++++ Provided information ++++
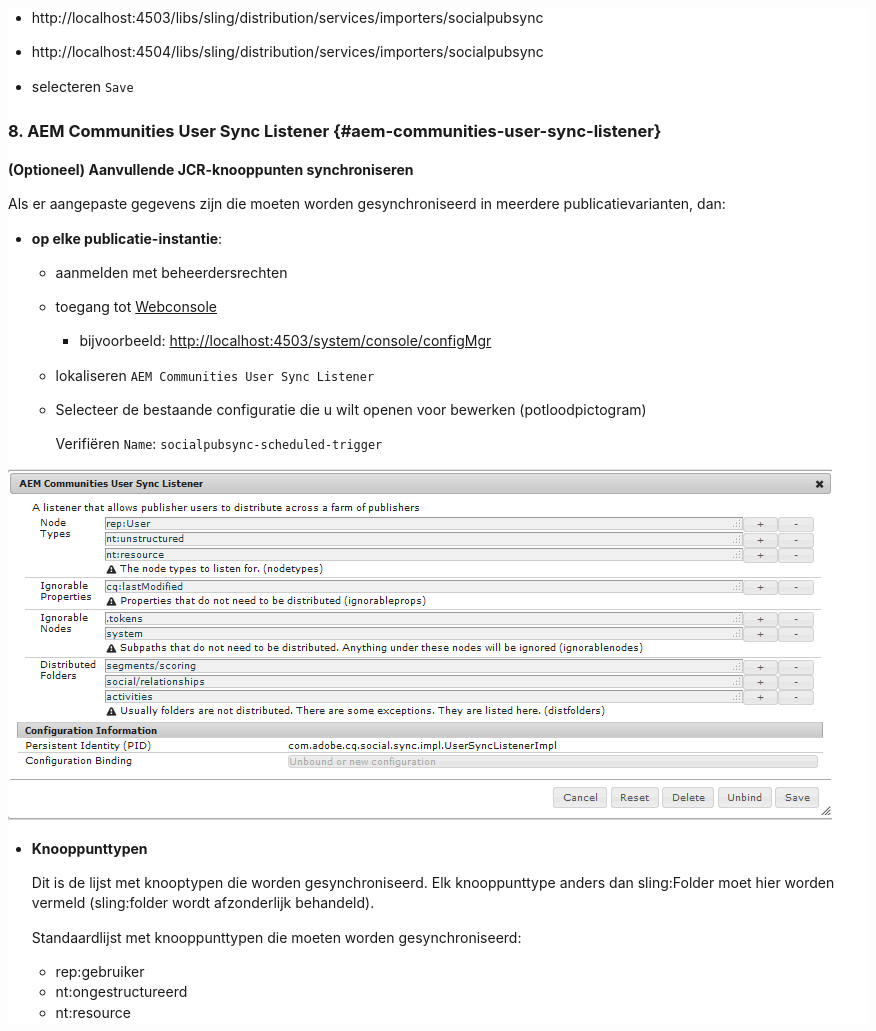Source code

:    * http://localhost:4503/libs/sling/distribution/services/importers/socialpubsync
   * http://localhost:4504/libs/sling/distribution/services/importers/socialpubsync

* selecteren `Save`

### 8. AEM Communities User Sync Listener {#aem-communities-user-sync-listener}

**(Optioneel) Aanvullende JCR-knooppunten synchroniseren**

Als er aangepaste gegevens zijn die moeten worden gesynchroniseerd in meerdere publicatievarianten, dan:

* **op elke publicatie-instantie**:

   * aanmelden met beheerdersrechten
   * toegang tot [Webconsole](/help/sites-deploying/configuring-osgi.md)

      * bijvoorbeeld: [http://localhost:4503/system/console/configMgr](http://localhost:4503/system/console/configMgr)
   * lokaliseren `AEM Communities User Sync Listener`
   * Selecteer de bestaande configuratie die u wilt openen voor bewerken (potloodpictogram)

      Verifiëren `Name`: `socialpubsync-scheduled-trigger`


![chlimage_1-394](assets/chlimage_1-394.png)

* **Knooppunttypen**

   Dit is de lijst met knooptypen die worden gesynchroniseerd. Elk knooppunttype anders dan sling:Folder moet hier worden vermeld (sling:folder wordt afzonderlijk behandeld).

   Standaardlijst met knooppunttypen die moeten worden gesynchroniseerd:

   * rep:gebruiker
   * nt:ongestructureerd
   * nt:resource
++++
++++ Provided information ++++
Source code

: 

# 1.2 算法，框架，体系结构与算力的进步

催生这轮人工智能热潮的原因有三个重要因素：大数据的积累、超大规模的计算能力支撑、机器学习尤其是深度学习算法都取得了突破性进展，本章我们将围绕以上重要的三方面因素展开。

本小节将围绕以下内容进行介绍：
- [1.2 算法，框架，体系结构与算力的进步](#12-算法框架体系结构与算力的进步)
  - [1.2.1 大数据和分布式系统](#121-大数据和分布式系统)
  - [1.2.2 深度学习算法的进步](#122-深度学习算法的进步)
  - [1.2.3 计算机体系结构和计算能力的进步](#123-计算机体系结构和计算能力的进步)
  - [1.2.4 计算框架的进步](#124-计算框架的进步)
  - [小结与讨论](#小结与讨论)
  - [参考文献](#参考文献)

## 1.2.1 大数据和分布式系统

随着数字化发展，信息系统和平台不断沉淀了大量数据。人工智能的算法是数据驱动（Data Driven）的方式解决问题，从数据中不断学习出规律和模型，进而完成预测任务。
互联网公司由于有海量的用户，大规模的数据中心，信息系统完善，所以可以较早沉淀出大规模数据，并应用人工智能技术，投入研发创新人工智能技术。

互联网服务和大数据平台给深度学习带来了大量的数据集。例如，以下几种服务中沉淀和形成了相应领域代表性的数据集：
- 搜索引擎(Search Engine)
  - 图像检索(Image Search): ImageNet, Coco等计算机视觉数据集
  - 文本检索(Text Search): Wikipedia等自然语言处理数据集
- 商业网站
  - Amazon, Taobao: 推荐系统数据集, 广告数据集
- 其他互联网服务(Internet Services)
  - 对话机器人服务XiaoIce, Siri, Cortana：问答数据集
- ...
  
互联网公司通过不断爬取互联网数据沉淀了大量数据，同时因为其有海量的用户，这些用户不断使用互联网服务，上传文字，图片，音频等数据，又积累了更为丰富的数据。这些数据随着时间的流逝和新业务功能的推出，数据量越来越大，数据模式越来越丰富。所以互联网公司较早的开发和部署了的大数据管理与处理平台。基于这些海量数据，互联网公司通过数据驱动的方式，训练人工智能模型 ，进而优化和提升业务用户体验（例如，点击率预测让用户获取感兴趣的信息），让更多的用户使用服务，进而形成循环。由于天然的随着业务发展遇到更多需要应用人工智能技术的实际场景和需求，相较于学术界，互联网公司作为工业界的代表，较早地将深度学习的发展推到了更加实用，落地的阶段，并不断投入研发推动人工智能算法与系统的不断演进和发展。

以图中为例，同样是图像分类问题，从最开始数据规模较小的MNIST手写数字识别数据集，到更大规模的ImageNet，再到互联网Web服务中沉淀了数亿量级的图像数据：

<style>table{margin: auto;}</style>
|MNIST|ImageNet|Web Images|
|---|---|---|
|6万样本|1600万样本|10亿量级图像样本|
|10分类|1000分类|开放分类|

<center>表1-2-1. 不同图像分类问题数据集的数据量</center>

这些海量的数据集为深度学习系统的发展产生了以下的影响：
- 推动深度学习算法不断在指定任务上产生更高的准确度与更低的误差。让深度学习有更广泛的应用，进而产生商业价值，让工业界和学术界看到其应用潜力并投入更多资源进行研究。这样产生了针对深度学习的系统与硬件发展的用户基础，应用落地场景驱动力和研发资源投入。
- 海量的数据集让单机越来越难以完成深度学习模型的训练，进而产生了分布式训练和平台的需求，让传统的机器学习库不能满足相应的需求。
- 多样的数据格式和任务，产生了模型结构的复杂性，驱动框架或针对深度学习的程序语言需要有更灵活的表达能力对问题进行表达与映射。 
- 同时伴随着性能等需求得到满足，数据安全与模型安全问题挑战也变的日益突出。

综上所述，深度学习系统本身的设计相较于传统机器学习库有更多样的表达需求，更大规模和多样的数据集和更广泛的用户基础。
++++
Problem statement -
One stretch of the lines above is wanted, from the line that contains "- [1.2.2 深度学习算法的进步](#122-深度学习算法的进步)" through the line that contains "<center>表1-2-1. 不同图像分类问题数据集的数据量</center>". Output it exactly.

Output of the exercise -
  - [1.2.2 深度学习算法的进步](#122-深度学习算法的进步)
  - [1.2.3 计算机体系结构和计算能力的进步](#123-计算机体系结构和计算能力的进步)
  - [1.2.4 计算框架的进步](#124-计算框架的进步)
  - [小结与讨论](#小结与讨论)
  - [参考文献](#参考文献)

## 1.2.1 大数据和分布式系统

随着数字化发展，信息系统和平台不断沉淀了大量数据。人工智能的算法是数据驱动（Data Driven）的方式解决问题，从数据中不断学习出规律和模型，进而完成预测任务。
互联网公司由于有海量的用户，大规模的数据中心，信息系统完善，所以可以较早沉淀出大规模数据，并应用人工智能技术，投入研发创新人工智能技术。

互联网服务和大数据平台给深度学习带来了大量的数据集。例如，以下几种服务中沉淀和形成了相应领域代表性的数据集：
- 搜索引擎(Search Engine)
  - 图像检索(Image Search): ImageNet, Coco等计算机视觉数据集
  - 文本检索(Text Search): Wikipedia等自然语言处理数据集
- 商业网站
  - Amazon, Taobao: 推荐系统数据集, 广告数据集
- 其他互联网服务(Internet Services)
  - 对话机器人服务XiaoIce, Siri, Cortana：问答数据集
- ...
  
互联网公司通过不断爬取互联网数据沉淀了大量数据，同时因为其有海量的用户，这些用户不断使用互联网服务，上传文字，图片，音频等数据，又积累了更为丰富的数据。这些数据随着时间的流逝和新业务功能的推出，数据量越来越大，数据模式越来越丰富。所以互联网公司较早的开发和部署了的大数据管理与处理平台。基于这些海量数据，互联网公司通过数据驱动的方式，训练人工智能模型 ，进而优化和提升业务用户体验（例如，点击率预测让用户获取感兴趣的信息），让更多的用户使用服务，进而形成循环。由于天然的随着业务发展遇到更多需要应用人工智能技术的实际场景和需求，相较于学术界，互联网公司作为工业界的代表，较早地将深度学习的发展推到了更加实用，落地的阶段，并不断投入研发推动人工智能算法与系统的不断演进和发展。

以图中为例，同样是图像分类问题，从最开始数据规模较小的MNIST手写数字识别数据集，到更大规模的ImageNet，再到互联网Web服务中沉淀了数亿量级的图像数据：

<style>table{margin: auto;}</style>
|MNIST|ImageNet|Web Images|
|---|---|---|
|6万样本|1600万样本|10亿量级图像样本|
|10分类|1000分类|开放分类|

<center>表1-2-1. 不同图像分类问题数据集的数据量</center>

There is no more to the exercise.